The aggregation is based on the cleaned FEMA dataset `fema_matched_df`, which includes only matched ZIP-level records between 2013 and 2025.

In [37]:
# Count the number of disasters per ZIP code
zip_disaster_counts = (
    fema_matched_df.groupby('ZIP')['disasterNumber']
    .nunique()
    .reset_index(name='disaster_count_10yrs')
)

# Format ZIPs as 5-digit strings
# zip_disaster_counts['ZIP'] = zip_disaster_counts['ZIP'].astype(int).astype(str).str.zfill(5)

# Make sure ZIP is stored as integer (drop decimals)
zip_disaster_counts['ZIP'] = zip_disaster_counts['ZIP'].astype(int)

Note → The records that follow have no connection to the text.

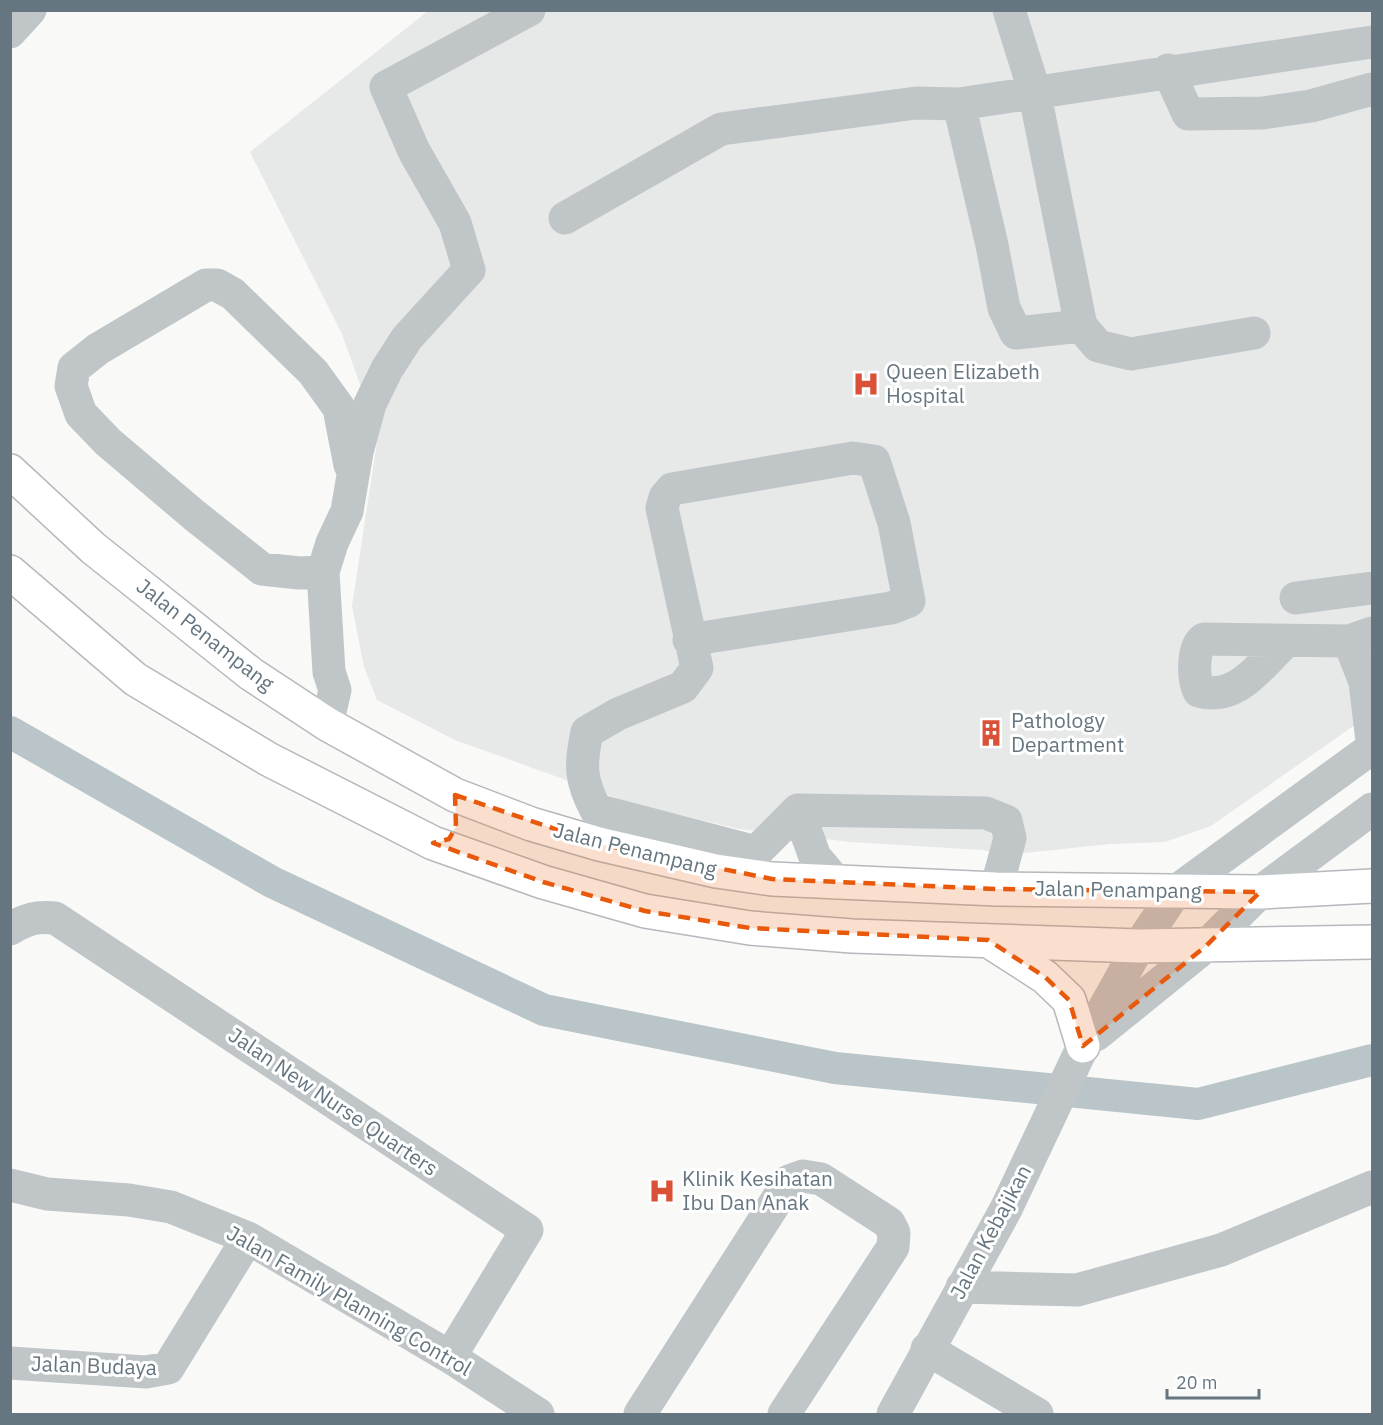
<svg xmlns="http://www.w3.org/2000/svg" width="1383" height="1425" viewBox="0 0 1383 1425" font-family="'IBM Plex Sans',sans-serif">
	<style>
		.built { fill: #e7e8e8 }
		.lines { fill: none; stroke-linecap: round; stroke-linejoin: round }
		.canal { stroke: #b9c5c8; stroke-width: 32 }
		.major-casing { stroke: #b4b9bd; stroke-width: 36 }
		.minor { stroke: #c0c5c8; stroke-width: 33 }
		.major { stroke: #fff; stroke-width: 33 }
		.marked { fill: #e8590c; fill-opacity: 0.2; stroke: #e8590c; stroke-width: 4.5; stroke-dasharray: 12 8; stroke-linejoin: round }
		.labels { text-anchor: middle; stroke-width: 6; stroke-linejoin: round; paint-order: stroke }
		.poi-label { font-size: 21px; fill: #667680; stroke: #fff; text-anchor: start }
		.street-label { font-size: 21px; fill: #667680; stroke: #fff }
	</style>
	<rect width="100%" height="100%" fill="#f9f9f7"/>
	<path class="built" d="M428,11H1372V713L1211,826L1165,842L1111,844L1005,855L982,850L851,842L739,829L630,803L455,740L377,700L364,667L352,606L378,435L342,334L250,152Z"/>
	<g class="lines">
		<path class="canal" d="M10,732L272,882L544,1010L835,1068L1198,1104L1372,1060"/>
		<defs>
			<path id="major" d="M10,471L93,548L251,674L327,724L455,795L531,824L599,844L716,871L772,879L996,889L1260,892L1372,886
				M10,572L135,679L268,759L433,843L543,882L645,911L750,928L852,936L1139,946L1372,942
				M989,941L1045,977L1069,1000L1083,1046"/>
		</defs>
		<use href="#major" class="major-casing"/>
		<path class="minor" d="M10,32L30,10
			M1168,70L1188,114L1262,113L1311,106L1372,89
			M959,104L992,245L1004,308L1016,333L1081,326L1034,90L1009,10
			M565,218L721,129L916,103L959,104L1372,42
			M1081,326L1098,346L1131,354L1254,333
			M323,572L299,573L262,569L194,515L108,442L81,414L71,386L74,368L98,349L206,285H217L233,294L313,372L339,408L350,465
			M1296,598L1372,588
			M689,640L891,608L909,601L894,523L874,461L853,458L672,489L665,497L662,508L697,668L683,687L618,714L587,732C580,765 580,780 596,810L756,852L798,810L815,857L837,883
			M1286,641C1261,664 1238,702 1199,691C1193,680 1192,647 1204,639L1349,641L1372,633
			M1349,641L1365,682L1372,741
			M327,724L335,690L329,672L323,572L332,543L347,511L357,452L370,404L387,369L407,338L469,270L455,223L414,151L386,87L529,10
			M798,810L986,813L1006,821L1010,838L996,889
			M10,929C26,919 37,916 55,918L527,1230L450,1357
			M1096,1035L1206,946L1260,892L1372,809
			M10,1185L47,1194L129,1200L171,1207L248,1238L450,1357L538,1414
			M962,1287L1077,1290L1221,1250L1372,1187
			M927,1349L1037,1414
			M10,1363L146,1372L168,1368L248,1238
			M640,1414L789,1181L803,1176L821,1179L889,1223L894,1233L893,1247L784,1414
			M893,1414L1006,1209L1083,1046L1139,946L1176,891L1372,748"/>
		<use href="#major" class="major"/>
	</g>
	<path class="marked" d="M455,795L599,844L772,879L996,889L1260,892L1206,946L1083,1046L1069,1000L1045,977L988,940L750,928L645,911L543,882L433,843L449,839L456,827Z"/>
	<defs>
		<symbol id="hospital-bare" viewBox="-9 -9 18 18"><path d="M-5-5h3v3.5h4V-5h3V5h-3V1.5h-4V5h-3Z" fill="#d95237" stroke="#fff" stroke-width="2.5" paint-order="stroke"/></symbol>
		<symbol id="building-bare" viewBox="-9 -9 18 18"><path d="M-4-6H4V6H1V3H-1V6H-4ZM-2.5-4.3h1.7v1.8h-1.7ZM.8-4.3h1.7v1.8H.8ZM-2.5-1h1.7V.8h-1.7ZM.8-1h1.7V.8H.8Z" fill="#d95237" stroke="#fff" stroke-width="2.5" paint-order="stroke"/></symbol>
	</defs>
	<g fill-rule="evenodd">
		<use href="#hospital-bare" x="847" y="365" width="38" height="38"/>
		<use href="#building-bare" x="972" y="714" width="38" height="38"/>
		<use href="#hospital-bare" x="643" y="1172" width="38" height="38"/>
	</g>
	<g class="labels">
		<g class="poi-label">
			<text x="886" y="379">Queen Elizabeth<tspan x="886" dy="24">Hospital</tspan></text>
			<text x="1011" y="728">Pathology<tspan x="1011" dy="24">Department</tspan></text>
			<text x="682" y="1186">Klinik Kesihatan<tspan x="682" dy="24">Ibu Dan Anak</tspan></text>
		</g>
		<g class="street-label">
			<text transform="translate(205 635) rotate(38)" y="7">Jalan Penampang</text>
			<text transform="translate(635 850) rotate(14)" y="7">Jalan Penampang</text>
			<text transform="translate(1118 890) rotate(1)" y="7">Jalan Penampang</text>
			<text transform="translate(333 1102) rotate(34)" y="7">Jalan New Nurse Quarters</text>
			<text transform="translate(991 1232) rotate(-62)" y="7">Jalan Kebajikan</text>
			<text transform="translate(349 1301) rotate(30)" y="7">Jalan Family Planning Control</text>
			<text transform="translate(94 1366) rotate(2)" y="7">Jalan Budaya</text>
		</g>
	</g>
	<rect width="1383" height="1425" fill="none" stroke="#667680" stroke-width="24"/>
	<path d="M1167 1389v9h92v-9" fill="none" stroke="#667680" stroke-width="3"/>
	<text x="1176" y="1389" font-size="18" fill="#667680" stroke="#ffffff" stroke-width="4.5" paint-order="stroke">20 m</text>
</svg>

# Reset index for cleanliness
zip_disaster_counts = zip_disaster_counts.reset_index(drop=True)

# Preview top ZIPs by disaster count
zip_disaster_counts.sort_values(by='disaster_count_10yrs', ascending=False).head(10)


Unnamed: 0,ZIP,disaster_count_10yrs
35885,91710,41
35884,91709,41
35934,91786,41
35920,91766,41
35623,90623,39
35625,90630,39
35626,90631,39
35630,90638,39
35680,90808,39
36711,93560,38


## Summary of Disaster Count Aggregation

The resulting table `zip_disaster_counts` contains the number of unique FEMA disaster declarations per ZIP code over the past 10 years. Each row represents a ZIP and its corresponding disaster exposure:

- **ZIP**: 5-digit ZIP code (int)
- **disaster_count_10yrs**: Total number of FEMA disaster declarations in that ZIP over the past 10 years

This table will serve as a **static risk feature** that can be joined with the main housing dataset using the ZIP code as key.